Skeletal landmark data
○ ○ ○ ○

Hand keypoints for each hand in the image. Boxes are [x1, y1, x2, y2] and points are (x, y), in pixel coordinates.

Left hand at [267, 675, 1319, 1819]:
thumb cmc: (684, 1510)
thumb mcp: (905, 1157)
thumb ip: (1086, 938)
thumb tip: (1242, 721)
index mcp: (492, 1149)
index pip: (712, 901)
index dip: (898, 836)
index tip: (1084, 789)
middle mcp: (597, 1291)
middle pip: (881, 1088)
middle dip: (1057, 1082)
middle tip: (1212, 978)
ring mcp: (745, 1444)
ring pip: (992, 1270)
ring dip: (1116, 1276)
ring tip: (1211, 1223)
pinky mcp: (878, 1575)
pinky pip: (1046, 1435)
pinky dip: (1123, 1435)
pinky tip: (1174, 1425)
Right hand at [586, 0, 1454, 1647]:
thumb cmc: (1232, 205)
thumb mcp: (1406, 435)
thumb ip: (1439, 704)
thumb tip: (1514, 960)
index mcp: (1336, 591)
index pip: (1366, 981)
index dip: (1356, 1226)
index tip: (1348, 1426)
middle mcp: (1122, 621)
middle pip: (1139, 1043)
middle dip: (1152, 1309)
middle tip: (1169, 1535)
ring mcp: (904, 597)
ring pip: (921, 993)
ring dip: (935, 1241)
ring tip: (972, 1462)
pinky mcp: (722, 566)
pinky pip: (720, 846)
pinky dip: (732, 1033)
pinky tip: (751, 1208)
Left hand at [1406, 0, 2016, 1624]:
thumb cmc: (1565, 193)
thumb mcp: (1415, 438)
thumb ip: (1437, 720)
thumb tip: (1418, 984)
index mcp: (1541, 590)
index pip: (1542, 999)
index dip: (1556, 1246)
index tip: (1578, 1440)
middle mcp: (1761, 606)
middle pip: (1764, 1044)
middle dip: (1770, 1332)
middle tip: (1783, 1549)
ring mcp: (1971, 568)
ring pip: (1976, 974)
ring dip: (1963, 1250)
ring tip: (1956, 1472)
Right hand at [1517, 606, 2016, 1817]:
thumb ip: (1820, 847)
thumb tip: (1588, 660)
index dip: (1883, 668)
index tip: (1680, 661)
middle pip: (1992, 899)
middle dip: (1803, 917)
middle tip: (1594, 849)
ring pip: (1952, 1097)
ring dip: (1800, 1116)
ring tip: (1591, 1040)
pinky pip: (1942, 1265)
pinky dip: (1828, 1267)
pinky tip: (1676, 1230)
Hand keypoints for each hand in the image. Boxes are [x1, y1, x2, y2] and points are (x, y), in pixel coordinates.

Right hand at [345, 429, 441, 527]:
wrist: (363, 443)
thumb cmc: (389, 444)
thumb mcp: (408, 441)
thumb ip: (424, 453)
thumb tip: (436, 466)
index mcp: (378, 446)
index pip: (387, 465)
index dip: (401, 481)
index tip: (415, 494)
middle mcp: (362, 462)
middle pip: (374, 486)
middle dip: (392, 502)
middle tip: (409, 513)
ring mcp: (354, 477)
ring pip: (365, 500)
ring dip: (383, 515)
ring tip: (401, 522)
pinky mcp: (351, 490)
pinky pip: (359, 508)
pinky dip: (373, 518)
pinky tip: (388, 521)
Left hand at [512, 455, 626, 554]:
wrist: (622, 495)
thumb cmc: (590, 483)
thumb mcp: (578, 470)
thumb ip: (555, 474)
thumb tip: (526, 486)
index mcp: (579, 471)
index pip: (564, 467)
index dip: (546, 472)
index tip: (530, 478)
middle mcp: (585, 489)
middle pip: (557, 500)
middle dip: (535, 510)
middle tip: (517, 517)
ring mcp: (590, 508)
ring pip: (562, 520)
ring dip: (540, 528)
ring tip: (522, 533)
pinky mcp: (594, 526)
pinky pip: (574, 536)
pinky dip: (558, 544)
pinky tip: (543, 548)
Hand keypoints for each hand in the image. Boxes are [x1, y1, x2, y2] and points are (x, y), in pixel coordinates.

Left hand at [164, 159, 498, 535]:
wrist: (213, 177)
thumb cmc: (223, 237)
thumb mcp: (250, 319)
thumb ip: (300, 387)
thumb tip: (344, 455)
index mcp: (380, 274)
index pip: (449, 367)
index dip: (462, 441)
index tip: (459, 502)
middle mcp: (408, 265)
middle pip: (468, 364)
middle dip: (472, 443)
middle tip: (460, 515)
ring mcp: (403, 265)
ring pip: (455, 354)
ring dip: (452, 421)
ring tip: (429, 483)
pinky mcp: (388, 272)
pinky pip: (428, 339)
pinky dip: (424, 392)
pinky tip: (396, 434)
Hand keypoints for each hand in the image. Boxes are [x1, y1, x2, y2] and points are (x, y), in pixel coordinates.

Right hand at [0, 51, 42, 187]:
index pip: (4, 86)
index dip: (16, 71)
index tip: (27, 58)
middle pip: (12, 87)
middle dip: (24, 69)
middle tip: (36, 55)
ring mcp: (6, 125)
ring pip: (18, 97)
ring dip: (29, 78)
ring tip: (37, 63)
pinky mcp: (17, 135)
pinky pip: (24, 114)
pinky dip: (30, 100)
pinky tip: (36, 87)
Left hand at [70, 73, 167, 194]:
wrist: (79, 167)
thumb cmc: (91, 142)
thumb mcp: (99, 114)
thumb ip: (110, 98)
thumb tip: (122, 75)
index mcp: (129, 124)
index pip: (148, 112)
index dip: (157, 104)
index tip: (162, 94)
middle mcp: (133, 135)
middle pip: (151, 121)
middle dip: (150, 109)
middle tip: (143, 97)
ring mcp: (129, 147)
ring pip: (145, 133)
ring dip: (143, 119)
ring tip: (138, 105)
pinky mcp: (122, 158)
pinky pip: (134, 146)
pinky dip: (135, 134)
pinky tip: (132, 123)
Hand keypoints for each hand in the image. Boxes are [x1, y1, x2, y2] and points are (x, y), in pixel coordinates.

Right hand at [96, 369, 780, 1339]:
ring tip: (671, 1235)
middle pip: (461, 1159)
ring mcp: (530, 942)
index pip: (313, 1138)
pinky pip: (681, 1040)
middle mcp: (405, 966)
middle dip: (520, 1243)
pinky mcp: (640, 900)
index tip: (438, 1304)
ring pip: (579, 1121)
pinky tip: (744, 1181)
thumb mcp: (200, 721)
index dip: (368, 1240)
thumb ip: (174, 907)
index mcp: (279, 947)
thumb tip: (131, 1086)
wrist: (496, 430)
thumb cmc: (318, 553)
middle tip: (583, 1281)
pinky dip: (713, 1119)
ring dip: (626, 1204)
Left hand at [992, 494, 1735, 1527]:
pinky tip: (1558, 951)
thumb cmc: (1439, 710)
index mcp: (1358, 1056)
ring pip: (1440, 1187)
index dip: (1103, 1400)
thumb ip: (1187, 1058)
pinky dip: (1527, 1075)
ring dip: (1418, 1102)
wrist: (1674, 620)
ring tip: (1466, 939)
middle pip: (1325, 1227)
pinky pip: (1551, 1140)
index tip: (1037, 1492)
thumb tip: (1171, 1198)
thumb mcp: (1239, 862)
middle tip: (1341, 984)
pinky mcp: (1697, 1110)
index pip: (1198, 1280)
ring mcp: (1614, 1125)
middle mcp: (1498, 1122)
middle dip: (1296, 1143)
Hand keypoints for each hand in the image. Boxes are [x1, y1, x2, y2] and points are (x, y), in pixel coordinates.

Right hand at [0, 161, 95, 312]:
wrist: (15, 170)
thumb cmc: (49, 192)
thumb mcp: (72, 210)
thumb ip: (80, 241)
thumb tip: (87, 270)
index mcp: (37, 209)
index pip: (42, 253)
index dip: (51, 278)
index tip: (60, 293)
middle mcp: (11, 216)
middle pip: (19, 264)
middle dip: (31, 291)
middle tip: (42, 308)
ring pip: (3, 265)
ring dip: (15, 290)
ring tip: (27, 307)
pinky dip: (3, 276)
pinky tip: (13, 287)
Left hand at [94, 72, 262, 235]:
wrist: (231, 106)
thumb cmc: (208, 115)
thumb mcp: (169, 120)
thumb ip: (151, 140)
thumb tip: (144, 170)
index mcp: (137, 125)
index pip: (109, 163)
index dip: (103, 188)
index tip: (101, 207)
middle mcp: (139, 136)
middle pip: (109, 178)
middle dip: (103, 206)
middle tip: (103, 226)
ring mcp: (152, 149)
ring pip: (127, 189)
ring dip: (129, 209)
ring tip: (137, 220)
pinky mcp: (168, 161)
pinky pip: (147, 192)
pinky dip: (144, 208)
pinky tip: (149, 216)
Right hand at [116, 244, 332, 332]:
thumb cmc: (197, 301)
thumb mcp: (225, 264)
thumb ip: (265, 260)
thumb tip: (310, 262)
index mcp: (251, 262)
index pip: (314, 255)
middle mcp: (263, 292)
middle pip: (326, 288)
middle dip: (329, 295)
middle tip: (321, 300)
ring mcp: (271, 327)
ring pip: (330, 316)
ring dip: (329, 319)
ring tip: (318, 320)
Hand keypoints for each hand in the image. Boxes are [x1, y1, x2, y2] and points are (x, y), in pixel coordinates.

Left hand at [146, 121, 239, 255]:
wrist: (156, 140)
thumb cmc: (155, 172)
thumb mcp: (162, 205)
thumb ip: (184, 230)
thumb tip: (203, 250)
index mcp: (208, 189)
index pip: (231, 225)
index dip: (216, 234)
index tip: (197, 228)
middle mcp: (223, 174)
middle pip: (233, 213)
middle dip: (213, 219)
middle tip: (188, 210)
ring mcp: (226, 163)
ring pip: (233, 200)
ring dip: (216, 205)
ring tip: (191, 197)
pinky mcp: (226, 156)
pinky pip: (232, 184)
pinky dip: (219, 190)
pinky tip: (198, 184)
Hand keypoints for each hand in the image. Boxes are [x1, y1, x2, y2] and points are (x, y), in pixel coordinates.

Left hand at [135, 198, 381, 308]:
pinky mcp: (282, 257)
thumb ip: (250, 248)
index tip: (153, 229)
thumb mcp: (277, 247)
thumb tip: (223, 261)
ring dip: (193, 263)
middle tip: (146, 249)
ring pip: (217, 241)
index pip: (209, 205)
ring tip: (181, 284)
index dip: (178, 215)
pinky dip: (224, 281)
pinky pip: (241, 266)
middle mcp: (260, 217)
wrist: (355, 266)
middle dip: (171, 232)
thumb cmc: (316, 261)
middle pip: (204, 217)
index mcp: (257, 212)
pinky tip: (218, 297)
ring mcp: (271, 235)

○ ○ ○ ○

GOAL OF THE EXERCISE: Copy only the stretch running from the line containing "ring mcp: (226, 163)" to the final line of the entries, both ends included, exactly as it stands.

RESPONSE AREA:
ring mcp: (226, 163)
ring pip: (233, 200)
ring dip: (216, 205)
ring tip: (191, 197)
pinky mcp: (226, 156)
pinky pip: (232, 184)
pinky dip: (219, 190)
pinky tip: (198, 184)
Hand keypoints for each hand in the image. Boxes are [x1, y1, x2, y2] and points are (x, y), in pixel coordinates.

Left hand at [135, 198, 381, 308]:
pinky mcp: (282, 257)
thumb ip: (250, 248)
index tip: (153, 229)
thumb mcp: (277, 247)
thumb tip: (223, 261)
ring dip: (193, 263)
middle tip: (146, 249)
ring pip: (217, 241)
index pip: (209, 205)
ring tip: (181, 284)
index dip: (178, 215)
pinky dip: (224, 281)
pinky pip: (241, 266)
middle mcp: (260, 217)
wrist: (355, 266)
middle dip: (171, 232)
thumb cmc: (316, 261)
middle pip: (204, 217)
index mcp: (257, 212)
pinky tip: (218, 297)
ring mcp: (271, 235)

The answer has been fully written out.